Figure 6. Histopathological assessment of grade 3 larvae shows severe lesions in the central nervous system and muscle fibres.

(A,B) Myotomes with fast-twitch fibres and the spinal cord of representative control (A) and grade 3 (B) larvae in a medial plane section of the trunk. In the grade 3 larva, severe alterations in the fast-twitch fibres and spinal cord are evident. The spinal cord displays severe necrotic changes, with disruption of the normal nuclear distribution in the neuronal bodies (grey matter) and severe vacuolization of axons (white matter). (C,D) Electron micrographs of fast-twitch muscle from control (C) and grade 3 (D) larvae. Whereas control muscles (C) exhibit the normal arrangement of sarcomeres, with well-developed t-tubules (arrowhead) and terminal cisternae (arrows), grade 3 muscles (D) exhibit swelling of the longitudinal sarcoplasmic reticulum and the terminal cisternae. Moreover, irregular spacing of adjacent myofibres and serious disruption of some of the myofibres are evident in grade 3 larvae. (E,F) Retina and brain of representative control (E) and grade 3 (F) larvae. Grade 3 larvae exhibit liquefactive necrosis at the brain level. (E’,F’) Higher magnification of the brain at the optic tectum level corresponding to the area indicated by a frame dashed box at (E) and (F). Whereas the control larva exhibits a normal structure in both neuronal bodies and axons (E’), the grade 3 larva exhibits pyknotic nuclei and striking alteration of the axons (loss of integrity, granular aspect, faint colour) (F’). (G–J) Characteristics of neuronal bodies (G, I) and axons (H,J) in TEM sections of the brain of representative control (G–H) and grade 3 (I–J) larvae. Whereas severely altered neuronal bodies (nuclear changes associated with necrotic processes) are evident in (I), altered axons, some of which are extremely enlarged, are present in (J). (K) Heatmap of the neuroactive ligand-receptor interaction pathway shows the strong down-regulation of this pathway found in grade 3 larvae. This result is consistent with the severe disruption of the CNS found at the histological level in this phenotype. Scale bars: (A,B) 100 μm, (C,D) 1 μm, (E,F) 100 μm, (G,H) 2 μm, (E’,F’) 20 μm, (I,J) 2 μm.

-----

List every panel pair in the figure legend together with the scale bar length that the legend gives for it.

-----

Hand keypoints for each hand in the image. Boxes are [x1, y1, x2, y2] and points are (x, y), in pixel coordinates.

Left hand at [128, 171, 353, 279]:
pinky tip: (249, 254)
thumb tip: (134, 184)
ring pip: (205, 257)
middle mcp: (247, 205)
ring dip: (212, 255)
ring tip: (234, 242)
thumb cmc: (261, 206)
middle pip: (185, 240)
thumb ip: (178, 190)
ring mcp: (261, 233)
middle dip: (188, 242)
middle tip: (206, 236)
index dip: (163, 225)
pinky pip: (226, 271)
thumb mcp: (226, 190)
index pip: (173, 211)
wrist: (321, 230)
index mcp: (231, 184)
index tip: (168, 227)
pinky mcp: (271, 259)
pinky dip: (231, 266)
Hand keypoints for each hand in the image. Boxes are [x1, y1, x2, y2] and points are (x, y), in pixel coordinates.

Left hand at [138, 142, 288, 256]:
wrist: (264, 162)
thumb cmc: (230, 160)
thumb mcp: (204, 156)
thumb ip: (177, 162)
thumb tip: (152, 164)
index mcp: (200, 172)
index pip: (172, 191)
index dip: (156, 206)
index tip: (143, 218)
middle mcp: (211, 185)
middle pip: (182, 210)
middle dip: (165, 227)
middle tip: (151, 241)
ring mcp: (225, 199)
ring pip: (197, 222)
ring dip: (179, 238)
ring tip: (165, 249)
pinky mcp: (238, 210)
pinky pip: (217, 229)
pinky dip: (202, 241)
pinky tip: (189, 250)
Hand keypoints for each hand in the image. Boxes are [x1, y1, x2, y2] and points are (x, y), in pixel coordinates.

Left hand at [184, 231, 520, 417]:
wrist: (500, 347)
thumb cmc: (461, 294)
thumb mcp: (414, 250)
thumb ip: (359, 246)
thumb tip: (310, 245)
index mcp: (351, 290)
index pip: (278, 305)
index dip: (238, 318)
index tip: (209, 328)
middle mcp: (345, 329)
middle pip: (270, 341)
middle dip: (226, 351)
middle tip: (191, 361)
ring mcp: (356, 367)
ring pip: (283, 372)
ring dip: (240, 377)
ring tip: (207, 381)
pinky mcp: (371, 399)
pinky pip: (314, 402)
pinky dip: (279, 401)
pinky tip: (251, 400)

-----

● **Response area**:
(A,B): 100 μm
(C,D): 1 μm
(E,F): 100 μm
(G,H): 2 μm
(E’,F’): 20 μm
(I,J): 2 μm